**EXERCISE INSTRUCTIONS:**
Starting at the line that contains "habilidadesblandas.info, nos adentramos en", write out each line through the end of the data below, exactly as it stands. Skip any pictures.

**Page-level text extractions:**

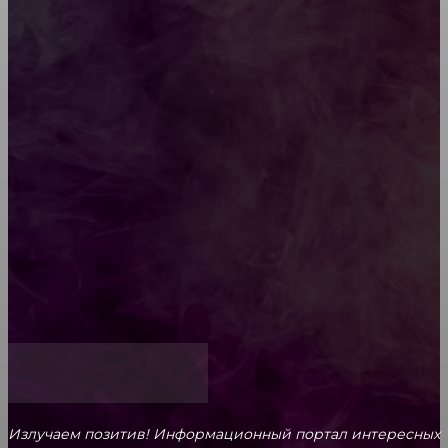
или юбилея за городом
Diptyque: путеводитель по лучшим женским
ароматам для ценителей прекрасного
Обязательный медосмотр в школу: закон и
ответственность родителей
Как открыть счет для бизнеса онлайн
Излучаем позитив! Информационный портал интересных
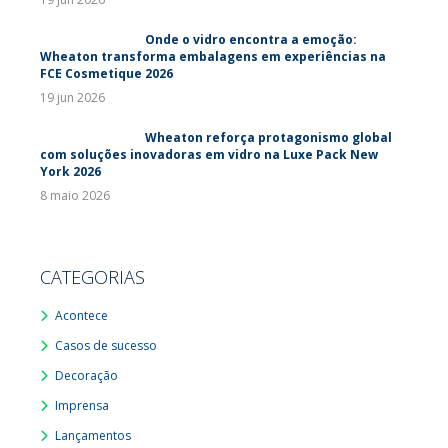
Onde o vidro encontra a emoção:
Wheaton transforma embalagens em experiências na
FCE Cosmetique 2026
19 jun 2026
Wheaton reforça protagonismo global
com soluções inovadoras em vidro na Luxe Pack New
York 2026
8 maio 2026
CATEGORIAS
Acontece
Casos de sucesso
Decoração
Imprensa
Lançamentos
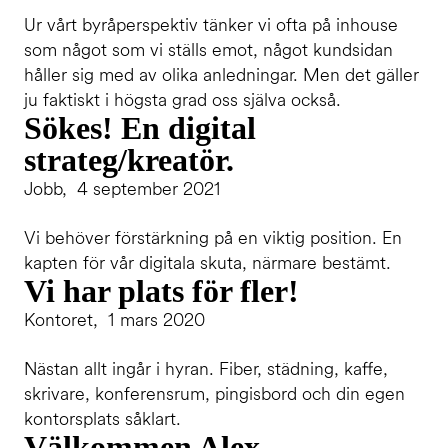
Ur vårt byråperspektiv tänker vi ofta på inhouse
som något som vi ställs emot, något kundsidan
håller sig med av olika anledningar. Men det gäller
ju faktiskt i högsta grad oss själva också.
Sökes! En digital
strateg/kreatör.
Jobb, 4 september 2021
Vi behöver förstärkning på en viktig position. En
kapten för vår digitala skuta, närmare bestämt.
Vi har plats för fler!
Kontoret, 1 mars 2020
Nästan allt ingår i hyran. Fiber, städning, kaffe,
skrivare, konferensrum, pingisbord och din egen
kontorsplats såklart.
Välkommen Alex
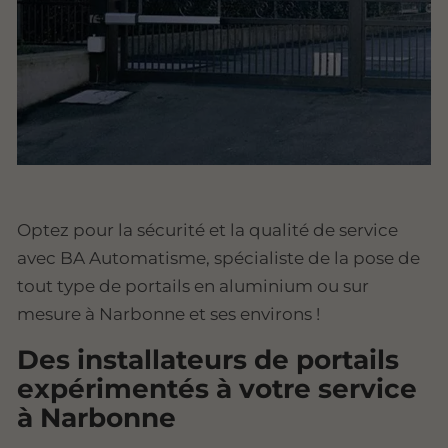
Optez pour la sécurité et la qualité de service
avec BA Automatisme, spécialiste de la pose de
tout type de portails en aluminium ou sur
mesure à Narbonne et ses environs !
Des installateurs de portails
expérimentés à votre service
à Narbonne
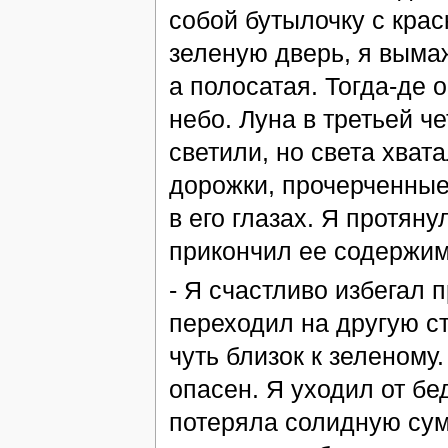
собой бутылочку с крас
зеленую дверь, я вымаж
а полосатая. Тогда-де 
небо. Луна в третьей ч
светили, но света хват
дорожки, прочерченные 
в его глазах. Я протяну
прикончил ее содержим
- Я счастливо избегал 
переходил на другую ст
чуть близок к зеленому.
опасен. Я уходил от бе
потеряла солидную сумм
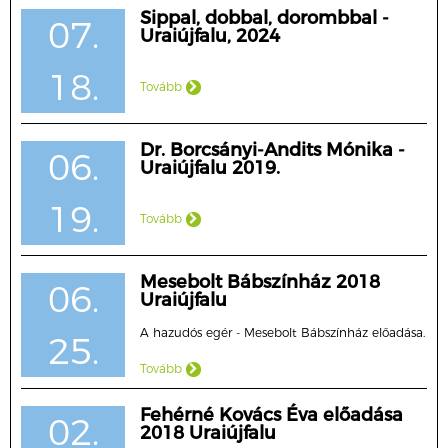
Sippal, dobbal, dorombbal -
07.
Uraiújfalu, 2024
18.
Tovább
Dr. Borcsányi-Andits Mónika -
06.
Uraiújfalu 2019.
19.
Tovább
Mesebolt Bábszínház 2018
06.
Uraiújfalu
A hazudós egér - Mesebolt Bábszínház előadása.
25.
Tovább
Fehérné Kovács Éva előadása
02.
2018 Uraiújfalu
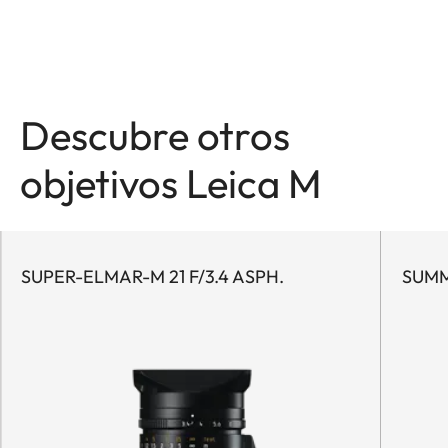
Descubre otros
objetivos Leica M
SUPER-ELMAR-M 21 F/3.4 ASPH.
SUMMI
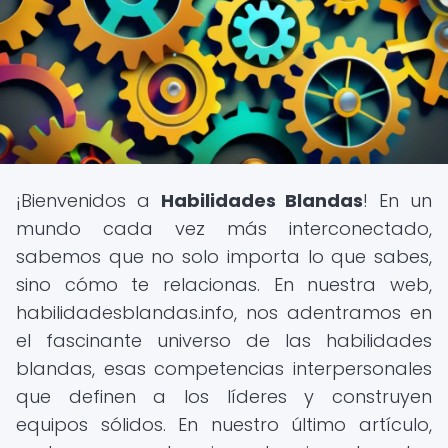
¡Bienvenidos a
Habilidades Blandas
! En un
mundo cada vez más interconectado,
sabemos que no solo importa lo que sabes,
sino cómo te relacionas. En nuestra web,
habilidadesblandas.info, nos adentramos en
el fascinante universo de las habilidades
blandas, esas competencias interpersonales
que definen a los líderes y construyen
equipos sólidos. En nuestro último artículo,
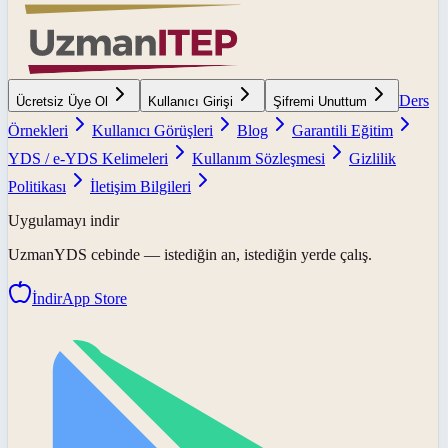
Ders
Ücretsiz Üye Ol
Kullanıcı Girişi
Şifremi Unuttum
Örnekleri
Kullanıcı Görüşleri
Blog
Garantili Eğitim
YDS / e-YDS Kelimeleri
Kullanım Sözleşmesi
Gizlilik
Politikası
İletişim Bilgileri
Uygulamayı indir
UzmanYDS
cebinde — istediğin an, istediğin yerde çalış.
İndir
App Store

**COMPLETED EXERCISE:**
habilidadesblandas.info, nos adentramos en
el fascinante universo de las habilidades
blandas, esas competencias interpersonales
que definen a los líderes y construyen
equipos sólidos. En nuestro último artículo,
Ders
Ücretsiz Üye Ol
Kullanıcı Girişi
Şifremi Unuttum
Örnekleri
Kullanıcı Görüşleri
Blog
Garantili Eğitim
YDS / e-YDS Kelimeleri
Kullanım Sözleşmesi
Gizlilik
Politikası
İletişim Bilgileri
Uygulamayı indir
UzmanYDS
cebinde — istediğin an, istediğin yerde çalış.
İndir
App Store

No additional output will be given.